Scatter plots are commonly used in medicine to illustrate the relation between two continuous variables. However, scatter plots can also be used to show discrete numeral and ordinal data.
Download the anscombe.rda dataset for this example1.
Anscombe’s fictional data sets can be shown by:
anscombe.quartet
X1 Y1 X2 Y2 X3 Y3 X4 Y4
1 10 8.04 10 9.14 10 7.46 8 6.58
2 8 6.95 8 8.14 8 6.77 8 5.76
3 13 7.58 13 8.74 13 12.74 8 7.71
4 9 8.81 9 8.77 9 7.11 8 8.84
5 11 8.33 11 9.26 11 7.81 8 8.47
6 14 9.96 14 8.10 14 8.84 8 7.04
7 6 7.24 6 6.13 6 6.08 8 5.25
8 4 4.26 4 3.10 4 5.39 19 12.50
9 12 10.84 12 9.13 12 8.15 8 5.56
10 7 4.82 7 7.26 7 6.42 8 7.91
11 5 5.68 5 4.74 5 5.73 8 6.89
The four data sets are x1 vs y1, x2 vs y2, x3 vs y3 and x4 vs y4. The x and y variables have identical means:
summary(anscombe.quartet$X1)
Min. 1st Qu. Median Mean 3rd Qu. Max.
4.0 6.5 9.0 9.0 11.5 14.0
summary(anscombe.quartet$X2)
Min. 1st Qu. Median Mean 3rd Qu. Max.
4.0 6.5 9.0 9.0 11.5 14.0
summary(anscombe.quartet$X3)
Min. 1st Qu. Median Mean 3rd Qu. Max.
4.0 6.5 9.0 9.0 11.5 14.0
summary(anscombe.quartet$X4)
Min. 1st Qu. Median Mean 3rd Qu. Max.
8 8 8 9 8 19
summary(anscombe.quartet$Y1)
Min. 1st Qu. Median Mean 3rd Qu. Max.
4.260 6.315 7.580 7.501 8.570 10.840
summary(anscombe.quartet$Y2)
Min. 1st Qu. Median Mean 3rd Qu. Max.
3.100 6.695 8.140 7.501 8.950 9.260
summary(anscombe.quartet$Y3)
Min. 1st Qu. Median Mean 3rd Qu. Max.
5.39 6.25 7.11 7.50 7.98 12.74
summary(anscombe.quartet$Y4)
Min. 1st Qu. Median Mean 3rd Qu. Max.
5.250 6.170 7.040 7.501 8.190 12.500
and standard deviations:
sd(anscombe.quartet$X1)
[1] 3.316625
sd(anscombe.quartet$X2)
[1] 3.316625
sd(anscombe.quartet$X3)
[1] 3.316625
sd(anscombe.quartet$X4)
[1] 3.316625
sd(anscombe.quartet$Y1)
[1] 2.031568
sd(anscombe.quartet$Y2)
[1] 2.031657
sd(anscombe.quartet$Y3)
[1] 2.030424
sd(anscombe.quartet$Y4)
[1] 2.030579
It is important to plot data, rather than solely relying on descriptive parameters, so that their relation can be appreciated. To plot the first data set:
ggplot(data=anscombe.quartet, aes(x = X1, y = Y1)) +
geom_point() +
ggtitle(label = 'Anscombe\'s First Data Set') +
theme_bw()
The backslash \ before the ‘s is required so the quotation mark does not indicate the end of the title’s text string, but that the quotation mark is part of the title.

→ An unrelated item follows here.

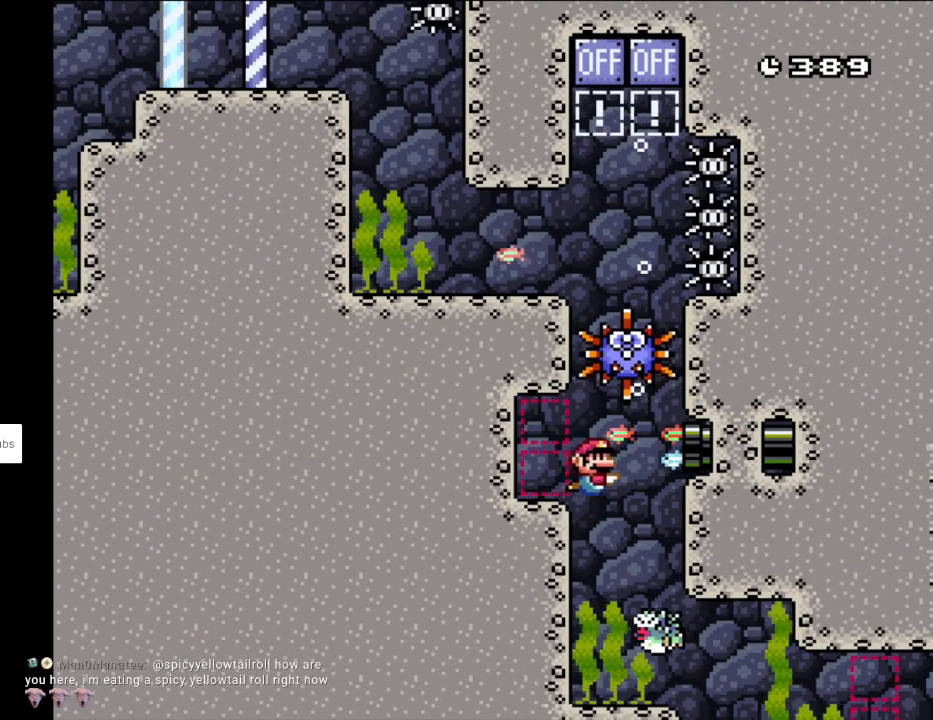
{"buttons": ["DPAD_DOWN"], "events": [[417, "DPAD_DOWN", "down"], [433, "DPAD_RIGHT", "up"]]}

It is customary to put the independent (explanatory or predictor) variable on the x-axis (abscissa) and the dependent (response or outcome) variable on the y-axis (ordinate). However, it is not always clear which variable is dependent and which independent.
The second data set:
ggplot(data=anscombe.quartet, aes(x = X2, y = Y2)) +
geom_point() +
ggtitle(label = 'Anscombe\'s Second Data Set') +
theme_bw()

The third data set:
ggplot(data=anscombe.quartet, aes(x = X3, y = Y3)) +
geom_point() +
ggtitle(label = 'Anscombe\'s Third Data Set') +
theme_bw()

And the fourth data set:
ggplot(data=anscombe.quartet, aes(x = X4, y = Y4)) +
geom_point() +
ggtitle(label = 'Anscombe\'s Fourth Data Set') +
theme_bw()

This illustrates the importance of plotting your data.